Laila Gohar for Muller Van Severen

The New York–based Egyptian queen of food and fun Laila Gohar has partnered with Muller Van Severen on a table of many levels. Inspired by the mud brick pigeon houses of her homeland, the Pigeon Table features several layers for landing and taking off, in white and sleek pastels. The long-distance collaboration developed before Gohar met the Van Severens, fueled by their mutual appreciation for each other’s creative practices. Now that they’ve connected, who knows what else they might cook up? –C.O.


Casa Cabana for the Invisible Collection

Martina Mondadori, founder of Cabana, launched the brand’s first lighting range this week, inspired by the late 20th-century Italian architect Renzo Mongiardino. (He also designed Mondadori’s childhood home in Milan, pictured here.) Made to order in Italy and available exclusively through the Invisible Collection and Cabana’s website, the collection includes three distinct designs, two of which are based on iconic styles from the local restaurant Da Giacomo, designed by Mongiardino in 1989. —S.S.


Ladies & Gentlemen Studio at Ariake

Ladies & Gentlemen Studio debuted their new lighting collection, Veil, as part of the group exhibition “Cipango: Japan Reimagined,” organized by the furniture brand Ariake. A contemporary study of lightness and ephemerality, the series is comprised of two styles of lights featuring simple panels of cotton, satin, and linen draped over a wooden frame and accented with finials. Despite the creative point of departure, both pieces have great presence. —S.S.


Wilkinson & Rivera for SCP

The London-based designers Wilkinson & Rivera (whose work is available in the U.S. via the Future Perfect) expanded their collection of stools and seating with the introduction of the Silla de Baile alongside their first cocktail table, the Mesa de Baile. Exhibited in the cloisters of a church for SCP, the styles further the young duo’s refinement of their handmade technique, evolved to minimize waste and offcuts—though it still consumes a fair amount of time, with individual pieces taking up to a month to complete. —S.S.

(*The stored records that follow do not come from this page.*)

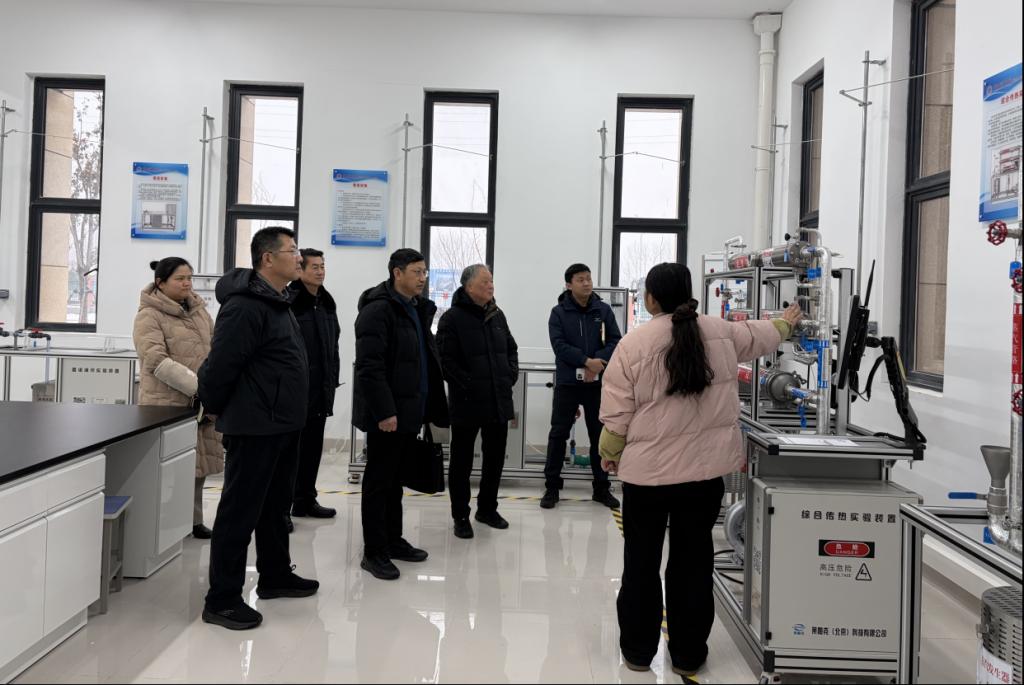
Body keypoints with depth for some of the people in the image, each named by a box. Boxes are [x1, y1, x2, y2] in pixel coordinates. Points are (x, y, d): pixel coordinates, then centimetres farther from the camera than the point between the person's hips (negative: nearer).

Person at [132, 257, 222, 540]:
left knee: (198, 464, 10)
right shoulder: (149, 316, -6)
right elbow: (157, 361, -16)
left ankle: (193, 520, 23)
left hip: (202, 404, 6)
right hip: (167, 405, -6)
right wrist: (198, 386, -21)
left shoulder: (199, 310, 14)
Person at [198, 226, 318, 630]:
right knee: (240, 512, -1)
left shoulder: (277, 303, 14)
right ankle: (222, 599, 8)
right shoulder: (246, 305, -19)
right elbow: (221, 364, -22)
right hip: (254, 427, -10)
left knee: (275, 506, 20)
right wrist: (216, 408, -8)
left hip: (282, 426, 10)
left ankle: (275, 576, 34)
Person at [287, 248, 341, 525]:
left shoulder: (327, 303, 14)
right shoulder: (289, 301, -12)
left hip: (321, 389, 8)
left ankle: (305, 500, 26)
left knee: (313, 447, 14)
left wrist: (333, 378, 15)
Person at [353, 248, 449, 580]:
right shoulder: (378, 310, -14)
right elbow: (369, 366, -21)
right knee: (379, 480, 1)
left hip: (409, 410, 9)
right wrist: (384, 411, -23)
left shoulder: (418, 310, 14)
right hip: (386, 414, -8)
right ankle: (374, 551, 10)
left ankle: (393, 540, 29)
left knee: (396, 478, 17)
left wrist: (432, 406, 14)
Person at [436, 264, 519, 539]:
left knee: (495, 458, 16)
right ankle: (461, 516, 19)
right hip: (467, 403, -6)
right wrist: (468, 385, -18)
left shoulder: (497, 315, 10)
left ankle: (487, 508, 33)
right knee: (461, 461, 6)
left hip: (499, 401, 7)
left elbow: (511, 348, 20)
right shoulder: (453, 318, -11)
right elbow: (446, 360, -16)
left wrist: (511, 375, 6)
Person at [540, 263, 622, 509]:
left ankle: (601, 487, 21)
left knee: (599, 434, 9)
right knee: (558, 434, 3)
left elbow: (615, 341, -2)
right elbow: (559, 345, -12)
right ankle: (552, 486, 14)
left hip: (597, 383, 2)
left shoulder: (603, 310, 3)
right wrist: (587, 361, -21)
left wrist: (598, 364, -18)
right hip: (567, 382, -2)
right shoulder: (559, 312, -2)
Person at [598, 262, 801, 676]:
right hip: (705, 470, 3)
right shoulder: (721, 333, 1)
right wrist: (786, 324, 44)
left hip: (647, 471, -3)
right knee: (693, 563, 13)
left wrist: (609, 453, 10)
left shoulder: (633, 344, -11)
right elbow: (759, 336, 22)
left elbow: (617, 415, -8)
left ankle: (638, 651, 23)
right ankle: (687, 655, 23)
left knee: (641, 563, 11)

Luke Edward Hall for Ginori

Fantasy-obsessed British designer Luke Edward Hall’s travels and dreams often make their way into his work. Case in point: Hall’s new collaboration with Ginori 1735, the Italian porcelain purveyors founded by the Marquis Carlo Andrea Ginori in the 18th century. Wonderfully naive drawings of the Cotswolds, Marrakech, Rajasthan, Big Sur, and Venice decorate candles with scents that remind Hall of his visits, with porcelain dishes to match. —C.O.
Historic French homeware houses Rinck (founded in 1841) and Thevenon (founded in 1908) have teamed up for a vibrant collection of textiles, exhibiting at the experimental Alcova show in Milan this week. Both brands are family run and currently under the leadership of the sharp, young minds of Valentin Goux and Victor Thevenon. At Alcova, the brands showed a collection of colorful textiles and rugs, some of which displayed abstracted details from historic furniture. —C.O.